■ WORK REQUIRED:
Reproduce the records below in their entirety, character for character.

■ THE RECORDS:
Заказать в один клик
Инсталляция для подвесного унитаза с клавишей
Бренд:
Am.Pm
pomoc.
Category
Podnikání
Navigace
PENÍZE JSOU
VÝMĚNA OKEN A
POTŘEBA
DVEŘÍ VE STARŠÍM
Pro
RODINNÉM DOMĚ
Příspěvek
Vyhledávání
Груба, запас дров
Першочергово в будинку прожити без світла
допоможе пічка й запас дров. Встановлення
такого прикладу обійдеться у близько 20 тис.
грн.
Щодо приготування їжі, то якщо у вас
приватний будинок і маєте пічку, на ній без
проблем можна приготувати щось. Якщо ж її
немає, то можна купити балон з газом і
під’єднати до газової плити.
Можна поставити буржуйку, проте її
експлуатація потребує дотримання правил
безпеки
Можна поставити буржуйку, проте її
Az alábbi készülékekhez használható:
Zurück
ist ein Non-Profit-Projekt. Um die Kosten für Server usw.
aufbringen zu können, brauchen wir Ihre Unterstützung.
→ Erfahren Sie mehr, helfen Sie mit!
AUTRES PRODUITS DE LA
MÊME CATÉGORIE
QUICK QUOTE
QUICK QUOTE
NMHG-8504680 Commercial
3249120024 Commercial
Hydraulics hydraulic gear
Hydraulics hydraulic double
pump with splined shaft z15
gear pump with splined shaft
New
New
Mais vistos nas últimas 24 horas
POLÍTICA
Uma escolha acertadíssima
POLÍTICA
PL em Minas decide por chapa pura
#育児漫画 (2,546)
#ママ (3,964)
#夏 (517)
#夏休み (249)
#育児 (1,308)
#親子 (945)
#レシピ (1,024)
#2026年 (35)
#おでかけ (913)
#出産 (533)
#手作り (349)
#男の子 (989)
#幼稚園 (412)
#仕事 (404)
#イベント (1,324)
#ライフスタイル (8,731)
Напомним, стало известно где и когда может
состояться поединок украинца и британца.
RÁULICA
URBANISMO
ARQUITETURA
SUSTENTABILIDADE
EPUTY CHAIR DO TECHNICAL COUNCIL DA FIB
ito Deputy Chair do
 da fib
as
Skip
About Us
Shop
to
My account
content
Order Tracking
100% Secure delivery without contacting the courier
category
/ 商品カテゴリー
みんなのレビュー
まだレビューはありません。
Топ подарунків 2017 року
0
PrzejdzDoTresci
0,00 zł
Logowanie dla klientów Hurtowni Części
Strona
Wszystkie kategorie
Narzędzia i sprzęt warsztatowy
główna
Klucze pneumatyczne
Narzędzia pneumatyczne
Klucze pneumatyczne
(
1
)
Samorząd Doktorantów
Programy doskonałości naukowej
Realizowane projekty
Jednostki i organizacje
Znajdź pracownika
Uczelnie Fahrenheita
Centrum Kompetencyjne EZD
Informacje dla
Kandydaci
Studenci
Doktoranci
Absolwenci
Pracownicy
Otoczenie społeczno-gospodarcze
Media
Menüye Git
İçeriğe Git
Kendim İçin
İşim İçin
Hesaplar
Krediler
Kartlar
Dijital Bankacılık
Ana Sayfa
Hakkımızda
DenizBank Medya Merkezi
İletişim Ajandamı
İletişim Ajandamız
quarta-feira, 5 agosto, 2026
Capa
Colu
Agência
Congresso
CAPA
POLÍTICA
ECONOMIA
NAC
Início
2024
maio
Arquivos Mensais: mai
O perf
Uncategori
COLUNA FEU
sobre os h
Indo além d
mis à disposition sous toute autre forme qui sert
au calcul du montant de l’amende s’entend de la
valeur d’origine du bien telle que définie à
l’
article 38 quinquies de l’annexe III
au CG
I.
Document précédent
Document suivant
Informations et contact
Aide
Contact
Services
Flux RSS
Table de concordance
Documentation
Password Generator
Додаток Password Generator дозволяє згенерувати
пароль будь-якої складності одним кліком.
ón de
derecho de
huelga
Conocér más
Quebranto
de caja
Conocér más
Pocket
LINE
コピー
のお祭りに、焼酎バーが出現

■ REPLY:
Заказать в один клик
Инсталляция для подвесного унитаза с клавишей
Бренд:
Am.Pm
pomoc.
Category
Podnikání
Navigace
PENÍZE JSOU
VÝMĚNA OKEN A
POTŘEBA
DVEŘÍ VE STARŠÍM
Pro
RODINNÉM DOMĚ
Příspěvek
Vyhledávání
Груба, запас дров
Першочергово в будинку прожити без світла
допоможе пічка й запас дров. Встановлення
такого прикладу обійдеться у близько 20 тис.
грн.
Щодо приготування їжі, то якщо у вас
приватний будинок і маєте пічку, на ній без
проблем можна приготувати щось. Якщо ж її
немає, то можна купити балон з газом і
під’єднати до газової плити.
Можна поставити буржуйку, проте її
експлуатація потребує дотримання правил
безпеки
Можна поставити буржуйку, проте її
Az alábbi készülékekhez használható:
Zurück
ist ein Non-Profit-Projekt. Um die Kosten für Server usw.
aufbringen zu können, brauchen wir Ihre Unterstützung.
→ Erfahren Sie mehr, helfen Sie mit!
AUTRES PRODUITS DE LA
MÊME CATÉGORIE
QUICK QUOTE
QUICK QUOTE
NMHG-8504680 Commercial
3249120024 Commercial
Hydraulics hydraulic gear
Hydraulics hydraulic double
pump with splined shaft z15
gear pump with splined shaft
New
New
Mais vistos nas últimas 24 horas
POLÍTICA
Uma escolha acertadíssima
POLÍTICA
PL em Minas decide por chapa pura
#育児漫画 (2,546)
#ママ (3,964)
#夏 (517)
#夏休み (249)
#育児 (1,308)
#親子 (945)
#レシピ (1,024)
#2026年 (35)
#おでかけ (913)
#出産 (533)
#手作り (349)
#男の子 (989)
#幼稚園 (412)
#仕事 (404)
#イベント (1,324)
#ライフスタイル (8,731)
Напомним, стало известно где и когда может
состояться поединок украинца и британца.
RÁULICA
URBANISMO
ARQUITETURA
SUSTENTABILIDADE
EPUTY CHAIR DO TECHNICAL COUNCIL DA FIB
ito Deputy Chair do
 da fib
as
Skip
About Us
Shop
to
My account
content
Order Tracking
100% Secure delivery without contacting the courier
category
/ 商品カテゴリー
みんなのレビュー
まだレビューはありません。
Топ подарунків 2017 року
0
PrzejdzDoTresci
0,00 zł
Logowanie dla klientów Hurtowni Części
Strona
Wszystkie kategorie
Narzędzia i sprzęt warsztatowy
główna
Klucze pneumatyczne
Narzędzia pneumatyczne
Klucze pneumatyczne
(
1
)
Samorząd Doktorantów
Programy doskonałości naukowej
Realizowane projekty
Jednostki i organizacje
Znajdź pracownika
Uczelnie Fahrenheita
Centrum Kompetencyjne EZD
Informacje dla
Kandydaci
Studenci
Doktoranci
Absolwenci
Pracownicy
Otoczenie społeczno-gospodarcze
Media
Menüye Git
İçeriğe Git
Kendim İçin
İşim İçin
Hesaplar
Krediler
Kartlar
Dijital Bankacılık
Ana Sayfa
Hakkımızda
DenizBank Medya Merkezi
İletişim Ajandamı
İletişim Ajandamız
quarta-feira, 5 agosto, 2026
Capa
Colu
Agência
Congresso
CAPA
POLÍTICA
ECONOMIA
NAC
Início
2024
maio
Arquivos Mensais: mai
O perf
Uncategori
COLUNA FEU
sobre os h
Indo além d
mis à disposition sous toute autre forme qui sert
au calcul du montant de l’amende s’entend de la
valeur d’origine du bien telle que définie à
l’
article 38 quinquies de l’annexe III
au CG
I.
Document précédent
Document suivant
Informations et contact
Aide
Contact
Services
Flux RSS
Table de concordance
Documentation
Password Generator
Додаток Password Generator дозволяє згенерувати
пароль будь-якої складності одним кліком.
ón de
derecho de
huelga
Conocér más
Quebranto
de caja
Conocér más
Pocket
LINE
コピー
のお祭りに、焼酎バーが出現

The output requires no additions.